I thought a lot about using some sort of quick clip but couldn't find any that seemed suitable back when I was developing that set.
I figured that with a carabiner or other quick clip, once the set was made then removing a catch and resetting would be much faster and easier.
Plus it would make setting up in the fall faster and easier.
Of course that was before internet shopping and even before specialty stores for the most part.
My options were limited to what the local hardware and lumber yards handled and their selection was pretty limited compared to what you could find in the big cities. On top of that such things were hard to find even in the big cities.
About the only place one ever saw them was in the mountain ski towns, and then only the biggest ones.
Horse riding paraphernalia suppliers, tack shops had some but again they were bog and expensive.
So I never pursued the idea beyond researching what was available.
This was actually not my go to set. That was a bird box type set I had developed. Again because there was nothing similar on the market back then. Today there are as good or better options.
The reason I started working on this pole set was because setting up the boxes and removing them in the spring was time consuming and required multiple trips due to the volume needed to transport large numbers of them.
The old timers used a snare pole setup along these lines for Fisher and Marten and I simply adapted it for conibears and refined it a bit.
The idea was, come spring I could collect my traps and be done for the season. Come fall I could re-bait, reset the traps and be set for the season.

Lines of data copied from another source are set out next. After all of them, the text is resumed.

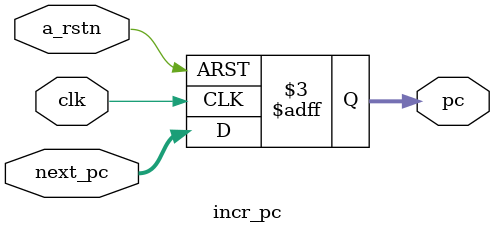
<source format=sv>
module incr_pc(
    input logic clk,
    input logic a_rstn,
    input logic [31:0] next_pc,
    output logic [31:0] pc
);

    always_ff @(posedge clk, negedge a_rstn) begin
        if(!a_rstn) begin
            pc <= 32'h0000_0000;
        end else begin
            pc <= next_pc;
        end
    end
    
endmodule : incr_pc
</source>
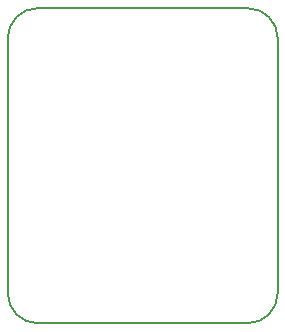
<source format=gko>
%TF.GenerationSoftware,KiCad,Pcbnew,4.0.5-e0-6337~49~ubuntu16.04.1*%
%TF.CreationDate,2017-04-01T19:42:10-07:00*%
%TF.ProjectId,throwie-layers,7468726F7769652D6C61796572732E6B,1.0*%
%TF.FileFunction,Profile,NP*%
%FSLAX46Y46*%
G04 Gerber Fmt 4.6, Leading zero omitted, Abs format (unit mm)*
G04 Created by KiCad (PCBNEW 4.0.5-e0-6337~49~ubuntu16.04.1) date Sat Apr  1 19:42:10 2017*
%MOMM*%
%LPD*%
G01*
G04 APERTURE LIST*
%ADD10C,0.350000*%
%ADD11C,0.152400*%
G04 APERTURE END LIST*
D10*
D11*
X52070000Y-20955000D02*
X69850000Y-20955000D01*
X49530000Y-45085000D02*
G75*
G03X52070000Y-47625000I2540000J0D01*
G01*
X49530000Y-23495000D02*
X49530000Y-45085000D01*
X52070000Y-20955000D02*
G75*
G03X49530000Y-23495000I0J-2540000D01*
G01*
X69850000Y-47625000D02*
G75*
G03X72390000Y-45085000I0J2540000D01*
G01*
X72390000Y-23495000D02*
G75*
G03X69850000Y-20955000I-2540000J0D01*
G01*
X52070000Y-47625000D02*
X69850000Y-47625000D01*
X72390000Y-23495000D02*
X72390000Y-45085000D01*
M02*

</source>
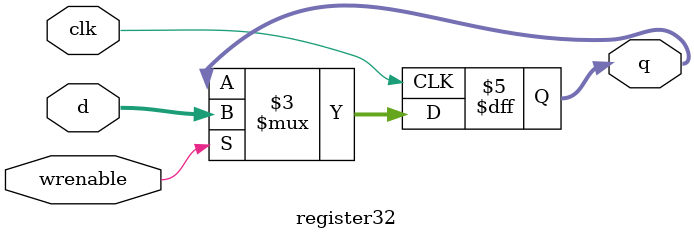
<source format=v>
module register32
(
output reg  [31:0]q,
input       [31:0]d,
input       wrenable,
input       clk
);
    always @(posedge clk) begin
        if(wrenable) begin
            q = d;
        end
    end
endmodule
</source>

With the boxes or with cubbies, each year I had to find an appropriate tree, attach a box to that tree, or build a cubbie, bait it and hang or set a trap.
That all took quiet a lot of time.
I had tried leaving my boxes out year round but that proved to not be the best idea. The bears would tear them up, squirrels would gnaw on them sometimes to the point that in one season the box was not longer usable.

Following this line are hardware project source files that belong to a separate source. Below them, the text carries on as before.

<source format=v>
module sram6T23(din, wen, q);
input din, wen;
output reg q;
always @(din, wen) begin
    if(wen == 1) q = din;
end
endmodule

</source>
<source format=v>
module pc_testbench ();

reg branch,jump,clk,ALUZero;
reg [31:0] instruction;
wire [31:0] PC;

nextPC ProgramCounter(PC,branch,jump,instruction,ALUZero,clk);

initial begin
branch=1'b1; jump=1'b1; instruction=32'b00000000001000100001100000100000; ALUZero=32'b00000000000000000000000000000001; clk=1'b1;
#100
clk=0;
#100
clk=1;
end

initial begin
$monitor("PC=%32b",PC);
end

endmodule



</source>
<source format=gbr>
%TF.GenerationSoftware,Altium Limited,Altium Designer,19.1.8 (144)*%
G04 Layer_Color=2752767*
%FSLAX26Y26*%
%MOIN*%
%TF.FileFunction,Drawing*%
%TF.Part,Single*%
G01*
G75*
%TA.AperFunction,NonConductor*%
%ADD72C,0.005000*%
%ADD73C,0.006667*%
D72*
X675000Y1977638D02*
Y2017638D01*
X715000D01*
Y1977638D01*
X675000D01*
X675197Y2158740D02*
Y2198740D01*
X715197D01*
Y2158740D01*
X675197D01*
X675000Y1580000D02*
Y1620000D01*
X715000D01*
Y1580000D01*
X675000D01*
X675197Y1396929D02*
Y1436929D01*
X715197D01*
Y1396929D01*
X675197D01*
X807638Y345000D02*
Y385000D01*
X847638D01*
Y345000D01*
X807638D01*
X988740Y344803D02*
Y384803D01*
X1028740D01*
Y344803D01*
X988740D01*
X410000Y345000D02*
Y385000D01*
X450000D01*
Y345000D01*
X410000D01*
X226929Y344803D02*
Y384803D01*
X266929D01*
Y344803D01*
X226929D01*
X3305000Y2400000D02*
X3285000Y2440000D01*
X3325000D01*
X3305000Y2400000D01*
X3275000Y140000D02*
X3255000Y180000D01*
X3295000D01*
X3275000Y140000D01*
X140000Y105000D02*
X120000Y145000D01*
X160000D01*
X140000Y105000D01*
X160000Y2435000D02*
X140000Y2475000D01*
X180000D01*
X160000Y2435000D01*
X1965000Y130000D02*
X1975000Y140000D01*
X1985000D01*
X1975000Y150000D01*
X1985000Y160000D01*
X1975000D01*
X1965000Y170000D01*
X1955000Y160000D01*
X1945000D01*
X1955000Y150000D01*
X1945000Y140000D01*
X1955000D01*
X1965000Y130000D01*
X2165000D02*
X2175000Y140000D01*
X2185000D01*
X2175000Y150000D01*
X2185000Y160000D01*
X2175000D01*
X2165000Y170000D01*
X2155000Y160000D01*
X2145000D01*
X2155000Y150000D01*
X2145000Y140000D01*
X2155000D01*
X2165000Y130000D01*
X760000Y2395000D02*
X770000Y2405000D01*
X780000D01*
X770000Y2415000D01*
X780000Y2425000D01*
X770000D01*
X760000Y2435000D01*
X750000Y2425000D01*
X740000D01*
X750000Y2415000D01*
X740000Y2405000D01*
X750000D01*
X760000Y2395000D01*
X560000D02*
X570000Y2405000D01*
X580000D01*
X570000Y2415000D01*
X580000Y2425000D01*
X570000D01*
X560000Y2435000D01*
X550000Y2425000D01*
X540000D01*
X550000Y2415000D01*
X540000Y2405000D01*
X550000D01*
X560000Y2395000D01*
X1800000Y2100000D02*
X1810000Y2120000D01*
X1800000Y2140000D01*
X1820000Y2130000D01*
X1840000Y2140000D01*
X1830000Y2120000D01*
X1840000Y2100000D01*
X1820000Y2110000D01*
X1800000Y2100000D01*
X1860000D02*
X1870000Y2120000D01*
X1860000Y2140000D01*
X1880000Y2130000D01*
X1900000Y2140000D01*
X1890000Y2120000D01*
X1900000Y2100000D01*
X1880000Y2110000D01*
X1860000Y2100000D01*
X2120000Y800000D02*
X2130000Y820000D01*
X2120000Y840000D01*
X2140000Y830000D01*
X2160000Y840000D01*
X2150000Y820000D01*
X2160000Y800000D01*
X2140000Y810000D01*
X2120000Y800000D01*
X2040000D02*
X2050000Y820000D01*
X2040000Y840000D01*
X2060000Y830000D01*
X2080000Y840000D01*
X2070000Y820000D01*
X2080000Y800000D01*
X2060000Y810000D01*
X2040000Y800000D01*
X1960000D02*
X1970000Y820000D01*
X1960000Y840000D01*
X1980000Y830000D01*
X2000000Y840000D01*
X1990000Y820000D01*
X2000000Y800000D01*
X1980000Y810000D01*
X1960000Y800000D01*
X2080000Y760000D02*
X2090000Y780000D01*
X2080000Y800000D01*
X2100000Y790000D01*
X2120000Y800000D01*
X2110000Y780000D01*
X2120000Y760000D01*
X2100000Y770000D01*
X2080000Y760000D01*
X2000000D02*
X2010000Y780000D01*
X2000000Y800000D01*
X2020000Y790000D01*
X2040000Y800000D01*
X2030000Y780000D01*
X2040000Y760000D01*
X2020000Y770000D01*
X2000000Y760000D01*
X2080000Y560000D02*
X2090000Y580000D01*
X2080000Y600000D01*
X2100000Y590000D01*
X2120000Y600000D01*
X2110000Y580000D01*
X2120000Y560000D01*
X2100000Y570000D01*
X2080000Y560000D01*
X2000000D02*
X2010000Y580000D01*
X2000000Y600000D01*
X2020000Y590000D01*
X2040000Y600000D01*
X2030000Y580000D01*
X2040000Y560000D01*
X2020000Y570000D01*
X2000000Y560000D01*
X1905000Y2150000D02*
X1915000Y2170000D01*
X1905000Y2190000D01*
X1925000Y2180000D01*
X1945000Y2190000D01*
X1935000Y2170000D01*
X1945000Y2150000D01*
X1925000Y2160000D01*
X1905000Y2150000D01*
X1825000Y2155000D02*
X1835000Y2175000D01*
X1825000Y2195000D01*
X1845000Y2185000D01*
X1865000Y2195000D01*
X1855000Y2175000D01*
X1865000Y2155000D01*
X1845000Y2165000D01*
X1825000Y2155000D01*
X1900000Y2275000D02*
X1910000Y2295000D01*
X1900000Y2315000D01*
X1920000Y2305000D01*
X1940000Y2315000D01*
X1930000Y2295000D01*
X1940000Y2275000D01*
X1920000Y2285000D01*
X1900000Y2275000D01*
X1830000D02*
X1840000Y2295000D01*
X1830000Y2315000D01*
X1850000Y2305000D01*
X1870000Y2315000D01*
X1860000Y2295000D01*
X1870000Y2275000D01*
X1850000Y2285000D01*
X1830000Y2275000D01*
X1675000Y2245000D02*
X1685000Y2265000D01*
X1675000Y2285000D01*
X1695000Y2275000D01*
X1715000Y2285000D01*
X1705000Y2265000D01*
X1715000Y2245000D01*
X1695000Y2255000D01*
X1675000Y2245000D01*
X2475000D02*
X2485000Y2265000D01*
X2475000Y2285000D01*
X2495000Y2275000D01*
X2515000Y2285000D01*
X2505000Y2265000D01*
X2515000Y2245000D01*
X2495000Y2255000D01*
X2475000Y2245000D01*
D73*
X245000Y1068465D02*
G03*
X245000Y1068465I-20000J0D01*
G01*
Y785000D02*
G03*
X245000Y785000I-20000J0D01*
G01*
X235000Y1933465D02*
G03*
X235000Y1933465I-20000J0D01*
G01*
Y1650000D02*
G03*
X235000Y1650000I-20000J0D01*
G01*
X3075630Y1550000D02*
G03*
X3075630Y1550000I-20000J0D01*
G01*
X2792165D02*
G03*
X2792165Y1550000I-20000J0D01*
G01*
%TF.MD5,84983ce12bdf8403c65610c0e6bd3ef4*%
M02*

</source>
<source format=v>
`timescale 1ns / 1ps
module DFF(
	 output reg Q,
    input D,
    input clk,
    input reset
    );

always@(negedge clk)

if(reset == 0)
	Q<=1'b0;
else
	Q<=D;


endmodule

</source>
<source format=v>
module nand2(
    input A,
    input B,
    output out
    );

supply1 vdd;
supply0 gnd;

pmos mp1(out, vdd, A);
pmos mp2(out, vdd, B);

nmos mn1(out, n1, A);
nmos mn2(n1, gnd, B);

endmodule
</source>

I've had half the box missing when I returned in the fall, and what the bears would do was even worse.
Most years I had to replace nearly 3/4 of my boxes, if I left them out. The pole sets did not seem to attract that sort of attention.
As I'm sure you know, boxes of any sort take up a lot of space in a sleigh.
I actually stumbled upon one of my old sets this fall that I had made back in the mid 1980s. The pole was too week from rot to use but everything else was as I had left it. And that was in a high bear traffic area and close to several Squirrel middens.
Plus I liked the potential for double catches and the backup trap in case one missed or misfired.